An unusually comfortable conclusion to the end of UNC football’s new beginning
Sam Howell’s bag of fourth-quarter tricks sat somewhere on the sideline, unneeded and unused. The trickery came in the third quarter to extend an already large North Carolina lead, when Howell, having already thrown for a record amount of touchdowns and run for one this season, caught one as well.
Why not?
After closing out the regular season with a blowout win at N.C. State, North Carolina again left the drama at home in the postseason. At the end of a season that saw nine of the Tar Heels’ games decided by a single possession, Friday’s 55-13 thumping of Temple in the Military Bowl put them on the right side of .500 and added an exclamation point to Mack Brown’s first season back in Chapel Hill.
It’s not at all hard to imagine the grand experiment that is Brown’s return going better than this, given the narrow misses and close shaves, so many of them, but it would have been both unfair and unrealistic to expect any more.
“We weren’t ready to win those games early in the year,” Brown said. “We’re ready to win those games now.”
North Carolina will finish the first year of the second Mack era with a winning record and a bowl win, maybe not the bowl the Tar Heels might have hoped for in the giddy aftermath of the season-opening win over South Carolina, but still a bowl and still a win. The ground covered this fall far exceeds the 7-6 record, from the wins over Duke and N.C. State to the inroads on the recruiting trail to the posteriors in long-empty seats at Kenan Stadium.
Brown deserves, and will receive, a tremendous degree of credit for all of that, for putting a shaky program on assuredly solid footing, even if there’s always more than one person who deserves to share it. In this case, in that wide group, there’s one additional person who played as important a role as Brown.
No single act of Brown’s was more vital to the future of the program than convincing Howell to stay home, his first priority after taking the job, and for good reason. The immediate success of this entire project hinged on the ability to solve the vexing question at quarterback, and Howell was not only the closest answer but the right one.

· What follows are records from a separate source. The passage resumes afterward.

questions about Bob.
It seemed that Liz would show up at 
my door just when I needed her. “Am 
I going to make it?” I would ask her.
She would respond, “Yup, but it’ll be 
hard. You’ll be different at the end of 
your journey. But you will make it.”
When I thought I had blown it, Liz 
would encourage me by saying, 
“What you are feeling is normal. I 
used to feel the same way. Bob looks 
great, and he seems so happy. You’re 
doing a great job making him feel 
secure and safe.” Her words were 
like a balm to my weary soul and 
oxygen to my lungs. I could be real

The road to Friday’s win, and the future of the North Carolina program, ran through Indian Trail. Once Brown got Howell aboard, anything and everything was possible.
“Obviously, he’s the first guy you go see when you take the job,” Brown said. “You get to Charlotte as fast as you can, because you know how good he can be.”
Howell wasn’t the only thing that went right for the Tar Heels this season. But his presence opened the door for the rest of it.
His gunslinging performance Friday was among his finest, without the late-game heroics but with the help of his receivers. Dyami Brown outfought a Temple defender in the end zone at the end of a 39-yard Howell heave for North Carolina’s first touchdown, and Dazz Newsome had three acrobatic, tip-toeing catches at the edges of the end zone, even if only two of them actually counted.
“How about those receivers?” Howell marveled, as both Brown and Newsome cleared 1,000 yards for the season.
Howell even scrambled for 53 yards, turning what little pressure Temple was able to muster against the Owls, then caught the Tar Heels’ fifth touchdown of the day from Rontavius Groves on a reverse pass.
Already the all-time single-season leader in touchdown passes by a true freshman, Howell continued to work his way up the ACC’s overall list, passing Tajh Boyd. Only Jameis Winston (40) and Deshaun Watson (41) have ever thrown more than Howell’s 38 this year, and both of them played for national champions. Lamar Jackson never threw this many, nor Philip Rivers or Matt Ryan.
For both Howell and the Tar Heels, it was an unusually comfortable conclusion to a season that began with a come-from-behind victory, one that will only raise the already high expectations for next season into the stratosphere.
“It’s fun, and now these guys coming back have something to build on,” Brown said. “Seven’s not enough anymore.”
For this group, Friday was just the end of the beginning. How far the Tar Heels have come in a year. How far they still hope to go yet, in the second season of Brown’s second tenure.